00:11:31.166 that NAT binding discovery, and the systematic

00:11:34.333 connection probing needed for NAT traversal,

00:11:37.033 is complex, slow, and generates a lot

00:11:40.200 of traffic. The RFCs that describe how

00:11:43.366 the process works are almost 200 pages

00:11:46.533 long, and are not easy to implement

00:11:49.700 correctly.

00:11:50.900 The result is reasonably effective for UDP

00:11:54.166 traffic.

00:11:55.366 The STUN protocol, and the ICE algorithm,

00:11:58.633 were developed to support voice-over-IP applications,

00:12:01.333 that run over UDP, and the result works well.

 

00:12:03.766 It’s less effective for peer-to-peer TCP connections.

00:12:07.233 NATs tend to be quite permissive for

00:12:10.433 UDP, translating any incoming UDP packet that

00:12:13.666 reaches the correct address and port,

00:12:16.400 but are often stricter for TCP connections,

00:12:19.633 and check for matching TCP sequence numbers,

00:12:22.833 etc., This makes peer-to-peer TCP connections less

00:12:26.066 likely to be successful.

 

00:12:29.000 In this lecture, I’ve outlined how client-server

00:12:32.166 connection establishment works, and how the use

00:12:35.333 of TLS and IPv6 can affect connection

00:12:38.500 establishment, and can require connection racing using

00:12:41.666 the “happy eyeballs” technique. I also showed

00:12:44.833 that connection establishment latency is often a

00:12:47.966 critical factor limiting the performance of TCP connections.

 

00:12:50.866 In the later parts, I outlined how

00:12:53.200 and why NAT routers are used,

00:12:56.433 their advantages and disadvantages, and how NAT

00:12:59.633 traversal techniques work to establish

00:13:01.666 peer-to-peer connections.

 

00:13:04.066 Establishing a connection used to be a

00:13:06.600 simple task. What I hope to have

00:13:09.200 shown you is that it’s no longer

00:13:11.800 simple, not in the client-server case,

00:13:14.033 and especially not when peer-to-peer connections are needed.

Discussion

Lecture 2 discussed connection establishment in a fragmented network.
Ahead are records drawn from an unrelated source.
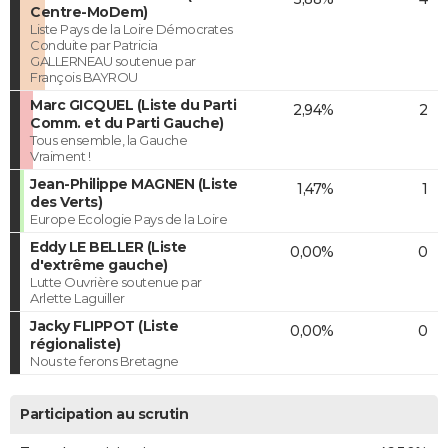
Centre-MoDem)
Liste Pays de la Loire Démocrates
Conduite par Patricia
GALLERNEAU soutenue par
François BAYROU
Marc GICQUEL (Liste du Parti
2,94%
2
Comm. et du Parti Gauche)
Tous ensemble, la Gauche
Vraiment !
Jean-Philippe MAGNEN (Liste
1,47%
1
des Verts)
Europe Ecologie Pays de la Loire
Eddy LE BELLER (Liste
0,00%
0
d'extrême gauche)
Lutte Ouvrière soutenue par
Arlette Laguiller
Jacky FLIPPOT (Liste
0,00%
0
régionaliste)
Nous te ferons Bretagne
Participation au scrutin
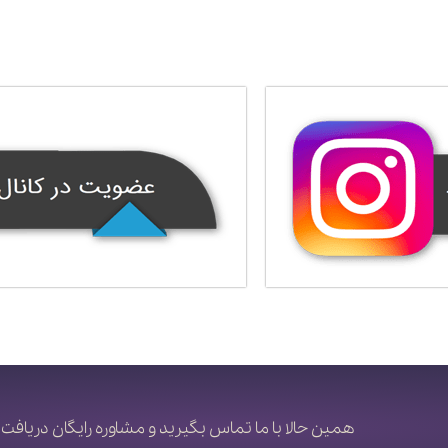
همین حالا با ما تماس بگیرید و مشاوره رایگان دریافت 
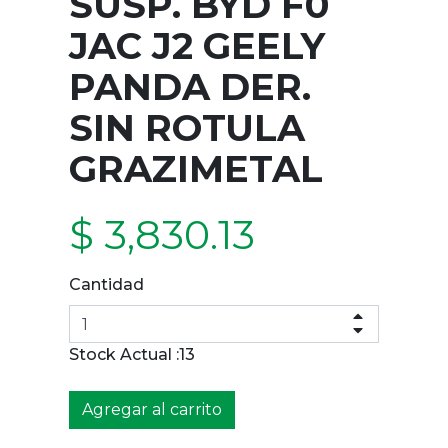
SUSP. BYD F0
JAC J2 GEELY
PANDA DER.
SIN ROTULA
GRAZIMETAL
$ 3,830.13
Cantidad
Stock Actual :
13
Agregar al carrito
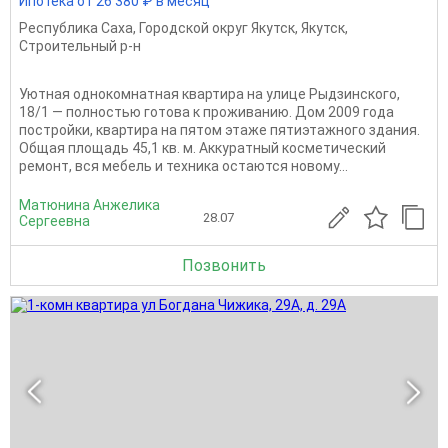
Ипотека от 26 380 ₽ в месяц
Республика Саха
,
Городской округ Якутск
,
Якутск
,
Строительный р-н
Уютная однокомнатная квартира на улице Рыдзинского,
18/1 — полностью готова к проживанию. Дом 2009 года
постройки, квартира на пятом этаже пятиэтажного здания.
Общая площадь 45,1 кв. м. Аккуратный косметический
ремонт, вся мебель и техника остаются новому...
Матюнина Анжелика
28.07
Сергеевна
Позвонить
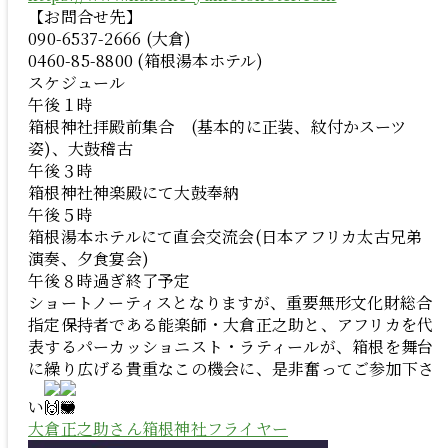
【お問合せ先】
090-6537-2666 (大倉)
0460-85-8800 (箱根湯本ホテル)
スケジュール
午後１時
箱根神社拝殿前集合 (基本的に正装、紋付かスーツ
姿)、大鼓稽古
午後３時
箱根神社神楽殿にて大鼓奉納
午後５時
箱根湯本ホテルにて直会交流会(日本アフリカ太古兄弟
演奏、夕食宴会)
午後８時過ぎ終了予定
ショートノーティスとなりますが、重要無形文化財総合
指定保持者である能楽師・大倉正之助と、アフリカを代
表するパーカッショニスト・ラティールが、箱根を舞台
に繰り広げる貴重なこの機会に、是非奮ってご参加下さ
い
大倉正之助さん箱根神社フライヤー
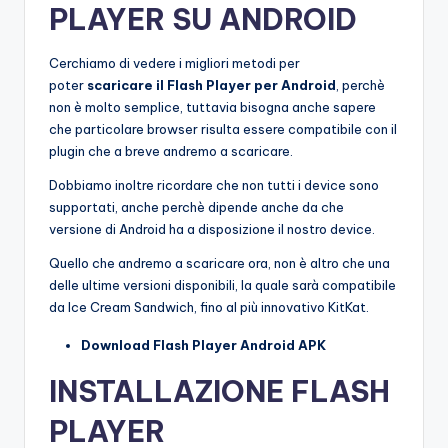
PLAYER SU ANDROID
Cerchiamo di vedere i migliori metodi per
poter
scaricare il Flash Player per Android
, perchè
non è molto semplice, tuttavia bisogna anche sapere
che particolare browser risulta essere compatibile con il
plugin che a breve andremo a scaricare.
Dobbiamo inoltre ricordare che non tutti i device sono
supportati, anche perchè dipende anche da che
versione di Android ha a disposizione il nostro device.
Quello che andremo a scaricare ora, non è altro che una
delle ultime versioni disponibili, la quale sarà compatibile
da Ice Cream Sandwich, fino al più innovativo KitKat.
Download Flash Player Android APK
INSTALLAZIONE FLASH
PLAYER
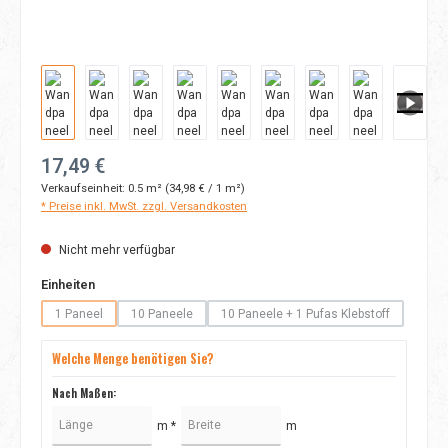
Regulärer Preis:
17,49 €
Verkaufseinheit:
0.5 m²
(34,98 € / 1 m²)
* Preise inkl. MwSt. zzgl. Versandkosten
Nicht mehr verfügbar
auswählen
Einheiten
1 Paneel
10 Paneele
10 Paneele + 1 Pufas Klebstoff
(Diese Option ist zurzeit nicht verfügbar.)
(Diese Option ist zurzeit nicht verfügbar.)
(Diese Option ist zurzeit nicht
Welche Menge benötigen Sie?
Nach Maßen:
m *
m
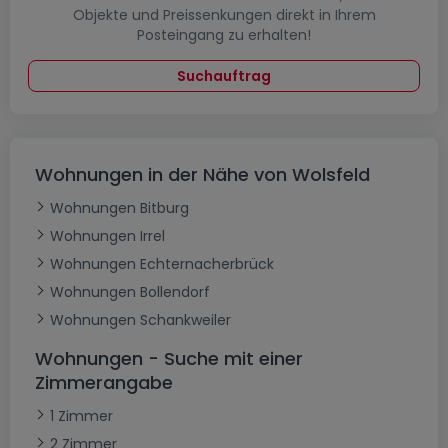
Objekte und Preissenkungen direkt in Ihrem
Posteingang zu erhalten!
Suchauftrag
Wohnungen in der Nähe von Wolsfeld
Wohnungen Bitburg
Wohnungen Irrel
Wohnungen Echternacherbrück
Wohnungen Bollendorf
Wohnungen Schankweiler
Wohnungen - Suche mit einer
Zimmerangabe
1 Zimmer
2 Zimmer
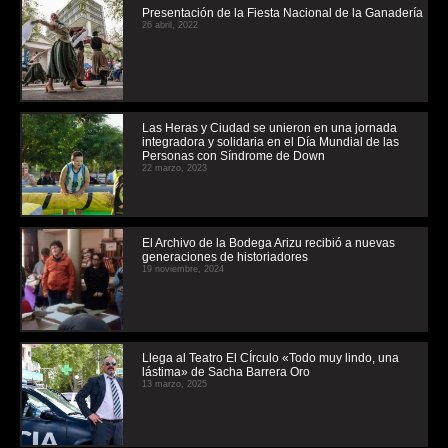
Presentación de la Fiesta Nacional de la Ganadería
26 abril, 2022
Las Heras y Ciudad se unieron en una jornada
integradora y solidaria en el Día Mundial de las
Personas con Síndrome de Down
22 marzo, 2023
El Archivo de la Bodega Arizu recibió a nuevas
generaciones de historiadores
19 noviembre, 2024
Llega al Teatro El CÍrculo «Todo muy lindo, una
lástima» de Sacha Barrera Oro
13 marzo, 2025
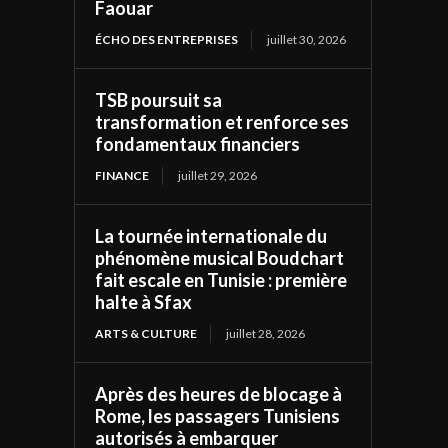
Faouar
ÉCHO DES ENTREPRISES
juillet 30, 2026
TSB poursuit sa
transformation et renforce ses
fondamentaux financiers
FINANCE
juillet 29, 2026
La tournée internationale du
phénomène musical Boudchart
fait escale en Tunisie : première
halte à Sfax
ARTS & CULTURE
juillet 28, 2026
Après des heures de blocage à
Rome, les passagers Tunisiens
autorisés à embarquer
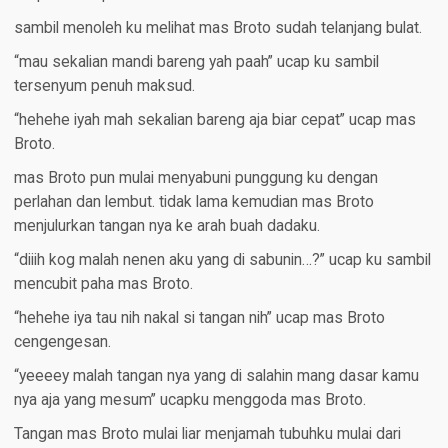
sambil menoleh ku melihat mas Broto sudah telanjang bulat.
“mau sekalian mandi bareng yah paah” ucap ku sambil
tersenyum penuh maksud.
“hehehe iyah mah sekalian bareng aja biar cepat” ucap mas
Broto.
mas Broto pun mulai menyabuni punggung ku dengan
perlahan dan lembut. tidak lama kemudian mas Broto
menjulurkan tangan nya ke arah buah dadaku.
“diiih kog malah nenen aku yang di sabunin…?” ucap ku sambil
mencubit paha mas Broto.
“hehehe iya tau nih nakal si tangan nih” ucap mas Broto
cengengesan.
“yeeeey malah tangan nya yang di salahin mang dasar kamu
nya aja yang mesum” ucapku menggoda mas Broto.
Tangan mas Broto mulai liar menjamah tubuhku mulai dari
It started with a review of the TCP service model, and how it establishes a client-server connection. Then, it showed some of the factors that affect connection establishment performance.

One of the key factors affecting performance was latency, and the number of round trips between the client and server needed to establish the connection. With the aid of a simple example, I tried to show that latency is often the main limitation, rather than bandwidth. Think whether the example look reasonable to you? Did the results surprise you? Given this behaviour, would you be willing to pay your ISP for a higher bandwidth Internet connection?

We then discussed dual-stack connection establishment for networks that have both IPv4 and IPv6 hosts. I highlighted that the IPv4 and IPv6 networks are separate, and showed that parallel connection establishment is needed. Consider how does the complexity of parallel connection establishment compare to the sequential DNS look-up code shown in lab 1? How would you implement this parallel connection establishment and racing? Do you think the complexity is worth the effort to speed-up connection establishment?

Finally, the lecture discussed network address translation and NAT traversal, allowing several hosts to share an IP address. It showed how NAT devices work, and discussed some of the problems they cause. Review when does NAT work well and when is it problematic? Think about what types of application do NATs break? Given this, why do people use NAT devices?

NAT traversal uses binding discovery and the ICE algorithm to establish peer-to-peer connections, using a referral server to exchange addresses then probing to check is candidate addresses work. Review this algorithm to determine whether the approach makes sense. How effectively do you think this approach to NAT traversal works? How easy do you think it would be to implement?